炎柱が天へ突き抜け、赤黒い腕が大地から伸び上がる。
歪んだ声が、空間を震わせた。
「――グゥゥゥオオオオオッ!」
巨躯が這い出てきた。炎を纏った魔獣。イフリートではない。だが、その眷属と呼ぶにふさわしい異形。

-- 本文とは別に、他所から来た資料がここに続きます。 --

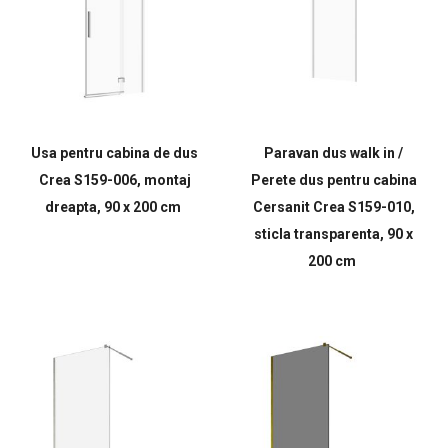
Usa pentru cabina de dus
Paravan dus walk in /
Crea S159-006, montaj
Perete dus pentru cabina
dreapta, 90 x 200 cm
Cersanit Crea S159-010,
sticla transparenta, 90 x
200 cm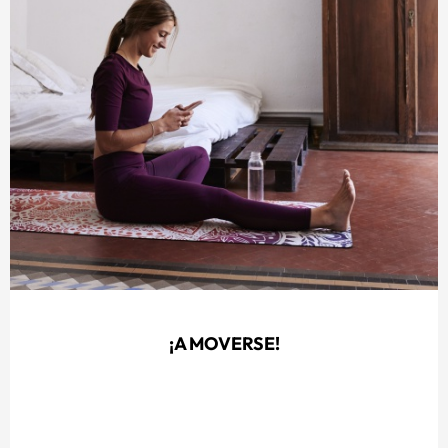
¡A MOVERSE!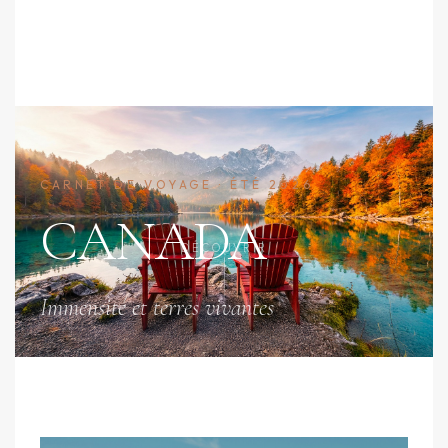
CARNET DE VOYAGE · ÉTÉ 2026
CANADA
DÉCOUVRIR
Immensité et terres vivantes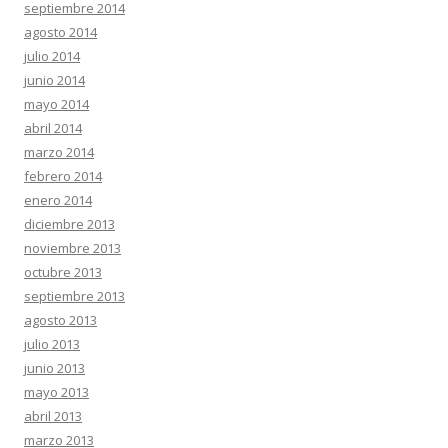
septiembre 2014
agosto 2014
julio 2014
junio 2014
mayo 2014
abril 2014
marzo 2014
febrero 2014
enero 2014
diciembre 2013
noviembre 2013
octubre 2013
septiembre 2013
agosto 2013
julio 2013
junio 2013
mayo 2013
abril 2013
marzo 2013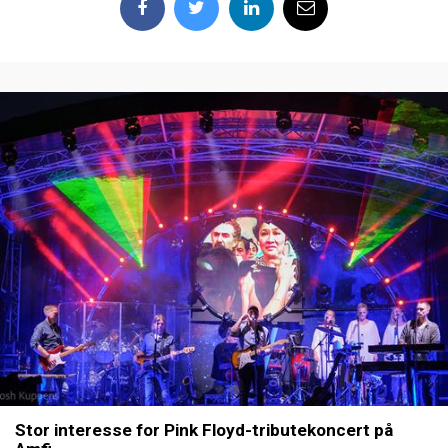
Stor interesse for Pink Floyd-tributekoncert på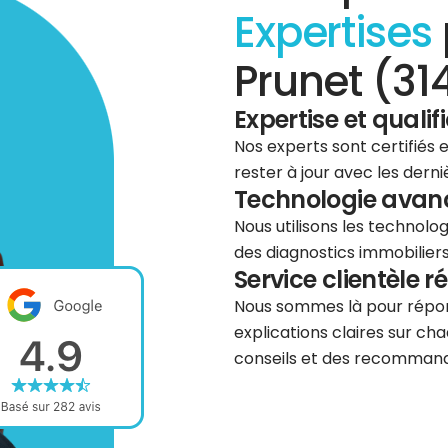
Expertises
Prunet (31
Expertise et qualif
Nos experts sont certifiés
rester à jour avec les dern
Technologie avancé
Nous utilisons les technolog
des diagnostics immobiliers 
Service clientèle r
Nous sommes là pour répond
explications claires sur cha
conseils et des recommanda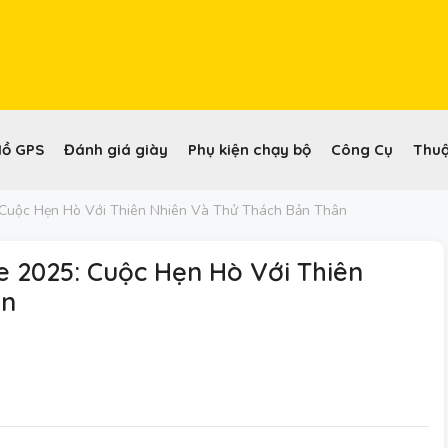
Hồ GPS
Đánh giá giày
Phụ kiện chạy bộ
Công Cụ
Thuậ
Cuộc Hẹn Hò Với Thiên Nhiên Và Thử Thách Bản Thân
 2025: Cuộc Hẹn Hò Với Thiên
ân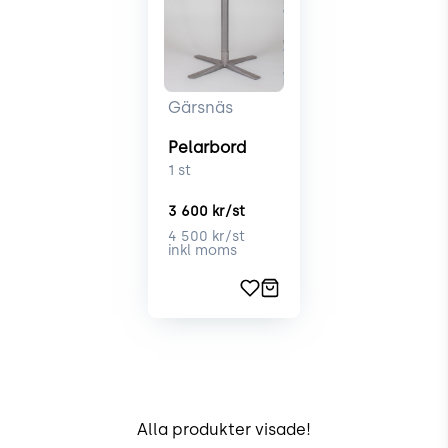
Gärsnäs
Pelarbord
1
st
3 600
kr/st
4 500
kr/st
inkl moms
Alla produkter visade!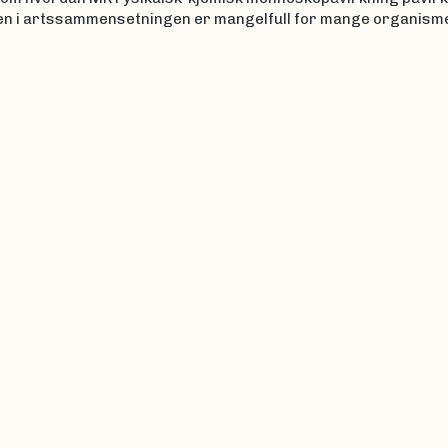
en i artssammensetningen er mangelfull for mange organism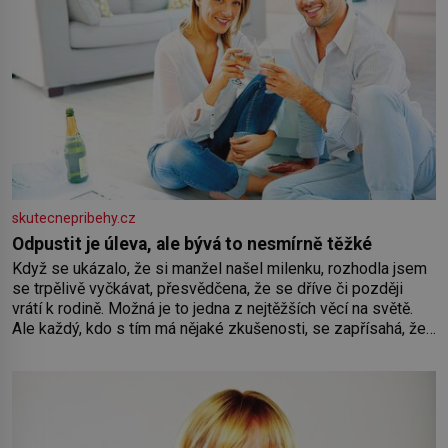
skutecnepribehy.cz
Odpustit je úleva, ale bývá to nesmírně těžké
Když se ukázalo, že si manžel našel milenku, rozhodla jsem
se trpělivě vyčkávat, přesvědčena, že se dříve či později
vrátí k rodině. Možná je to jedna z nejtěžších věcí na světě.
Ale každý, kdo s tím má nějaké zkušenosti, se zapřísahá, že
pokud odpustíte, znatelně se vám uleví. Když se ke mně
doneslo, že si manžel pořídil milenku,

通常のCランク級モンスターを軽く凌駕する、禍々しい存在だった。
「構えろッ!」
斥候の号令に、各パーティーが一斉に武器を構える。
セレイナが前に出る。
「――私が抑える!」
紅玉の瞳が強く燃え、杖に魔力が集中する。炎を相殺するための対抗魔法。
だが、ケイタは一歩横に出て、低く声をかけた。
「無茶はするな。……借りを作らせたままにするつもりはないんだろ?」
セレイナがわずかに目を見開き、次いで苦笑する。
「……言うようになったじゃない」
二人の視線が交わった瞬間、魔獣が咆哮を上げた。
その衝撃で木々が軋み、地面が裂ける。
ケイタは焔月を抜いた。
世界が、再び鈍る。
音が、炎が、重たく沈む。
(これ以上……街に近づけさせるわけにはいかない!)
焔月の刃が紅い閃光を放ち、深淵の森を裂いた。
――決戦の幕が、切って落とされた。
ちなみにイフリートはAランクです。
冒険者ランクはパーティーだとひとつ上のランクが討伐可能の対象ランクとなりますので、イフリートはBランクのパーティー以上なら討伐可能となりますが、あくまで可能ということで推奨ではありません。